Von der Idee zur eigenen Praxis

Die Praxis von Dr. Alexandra Schippers wurde im Oktober 2010 in Bochum eröffnet. Mit Ihrem Team arbeitet sie jeden Tag daran nicht nur die Behandlung, sondern vor allem den Menschen in den Vordergrund zu stellen. Dr. Alexandra Schippers erzählt ihren Weg von der Idee zur eigenen Praxis.

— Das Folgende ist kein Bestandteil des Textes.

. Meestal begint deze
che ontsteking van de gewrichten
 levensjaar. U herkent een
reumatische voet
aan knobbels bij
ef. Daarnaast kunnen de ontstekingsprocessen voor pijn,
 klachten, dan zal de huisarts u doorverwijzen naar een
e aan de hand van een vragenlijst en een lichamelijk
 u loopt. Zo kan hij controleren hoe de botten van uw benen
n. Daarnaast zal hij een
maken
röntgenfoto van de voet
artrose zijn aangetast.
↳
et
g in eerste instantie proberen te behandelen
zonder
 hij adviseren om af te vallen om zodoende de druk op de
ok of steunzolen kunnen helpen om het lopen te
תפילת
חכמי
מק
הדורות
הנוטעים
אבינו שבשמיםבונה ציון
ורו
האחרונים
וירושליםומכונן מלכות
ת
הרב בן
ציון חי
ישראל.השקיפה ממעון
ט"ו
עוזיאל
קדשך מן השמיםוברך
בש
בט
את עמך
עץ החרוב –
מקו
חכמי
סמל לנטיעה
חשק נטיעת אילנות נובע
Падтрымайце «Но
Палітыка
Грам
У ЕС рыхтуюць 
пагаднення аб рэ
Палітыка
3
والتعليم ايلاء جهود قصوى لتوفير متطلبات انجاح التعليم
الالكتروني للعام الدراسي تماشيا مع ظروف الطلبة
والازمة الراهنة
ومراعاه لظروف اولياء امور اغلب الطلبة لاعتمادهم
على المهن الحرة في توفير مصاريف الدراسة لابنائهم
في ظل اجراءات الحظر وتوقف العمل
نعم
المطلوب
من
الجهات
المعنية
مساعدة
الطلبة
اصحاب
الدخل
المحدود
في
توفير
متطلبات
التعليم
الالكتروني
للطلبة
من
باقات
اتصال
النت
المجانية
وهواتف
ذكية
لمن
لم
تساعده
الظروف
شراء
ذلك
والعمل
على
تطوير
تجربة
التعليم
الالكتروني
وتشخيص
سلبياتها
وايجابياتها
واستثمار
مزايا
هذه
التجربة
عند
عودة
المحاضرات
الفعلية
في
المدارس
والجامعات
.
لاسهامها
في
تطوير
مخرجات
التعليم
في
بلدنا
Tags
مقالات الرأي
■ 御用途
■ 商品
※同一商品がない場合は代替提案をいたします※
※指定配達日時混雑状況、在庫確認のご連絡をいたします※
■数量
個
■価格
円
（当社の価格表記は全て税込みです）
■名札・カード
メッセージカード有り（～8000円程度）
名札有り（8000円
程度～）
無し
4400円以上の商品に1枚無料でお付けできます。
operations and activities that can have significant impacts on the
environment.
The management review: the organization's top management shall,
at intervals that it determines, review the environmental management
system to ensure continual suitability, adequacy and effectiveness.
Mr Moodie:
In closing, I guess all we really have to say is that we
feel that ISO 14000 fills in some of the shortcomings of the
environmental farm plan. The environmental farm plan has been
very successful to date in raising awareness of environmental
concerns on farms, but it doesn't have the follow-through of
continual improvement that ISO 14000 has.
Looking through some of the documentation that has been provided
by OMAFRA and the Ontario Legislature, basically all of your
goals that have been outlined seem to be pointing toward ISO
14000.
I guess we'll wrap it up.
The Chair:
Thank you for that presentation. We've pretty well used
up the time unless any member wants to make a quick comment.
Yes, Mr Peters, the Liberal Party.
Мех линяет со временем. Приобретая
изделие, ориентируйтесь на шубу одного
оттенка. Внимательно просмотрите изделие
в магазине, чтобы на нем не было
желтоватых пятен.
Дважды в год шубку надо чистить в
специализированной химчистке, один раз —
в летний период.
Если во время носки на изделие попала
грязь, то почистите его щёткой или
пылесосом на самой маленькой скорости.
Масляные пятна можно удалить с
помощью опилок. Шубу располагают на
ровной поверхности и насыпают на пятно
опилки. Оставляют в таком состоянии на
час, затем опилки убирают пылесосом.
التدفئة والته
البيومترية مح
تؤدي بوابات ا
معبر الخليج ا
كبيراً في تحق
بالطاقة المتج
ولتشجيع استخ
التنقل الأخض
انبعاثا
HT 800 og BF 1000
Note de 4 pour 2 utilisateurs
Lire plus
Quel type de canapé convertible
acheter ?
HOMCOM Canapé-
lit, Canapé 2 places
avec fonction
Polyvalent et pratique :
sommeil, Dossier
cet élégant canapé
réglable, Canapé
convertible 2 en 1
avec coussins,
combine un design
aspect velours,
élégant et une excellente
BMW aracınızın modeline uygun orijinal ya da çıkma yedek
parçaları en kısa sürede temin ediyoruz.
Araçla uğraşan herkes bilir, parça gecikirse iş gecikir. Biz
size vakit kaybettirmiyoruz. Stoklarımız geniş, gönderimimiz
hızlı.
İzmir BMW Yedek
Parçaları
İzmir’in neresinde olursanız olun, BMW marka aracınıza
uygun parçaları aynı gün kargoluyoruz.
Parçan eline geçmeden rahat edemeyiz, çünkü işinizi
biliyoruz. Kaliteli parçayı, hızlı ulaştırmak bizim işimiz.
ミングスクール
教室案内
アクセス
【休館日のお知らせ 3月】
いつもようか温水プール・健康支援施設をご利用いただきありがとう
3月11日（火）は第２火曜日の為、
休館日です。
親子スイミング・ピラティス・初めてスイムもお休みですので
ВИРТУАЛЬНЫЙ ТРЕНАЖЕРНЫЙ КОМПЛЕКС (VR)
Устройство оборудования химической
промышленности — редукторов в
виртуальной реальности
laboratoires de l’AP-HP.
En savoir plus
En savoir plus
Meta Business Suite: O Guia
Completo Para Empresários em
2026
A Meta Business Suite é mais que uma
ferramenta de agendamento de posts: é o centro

Interview mit Dr. Alexandra Schippers 

„Ich mag Bochum sehr gerne, weshalb für mich von Anfang an feststand, das soll der Standort meiner Praxis werden. 2010 war es dann endlich soweit: Im Oktober wurde die Praxis eröffnet. Bis dorthin war es natürlich ein langer Weg und auch heute gibt es noch die ein oder andere Kleinigkeit, die ich gerne ändern möchte.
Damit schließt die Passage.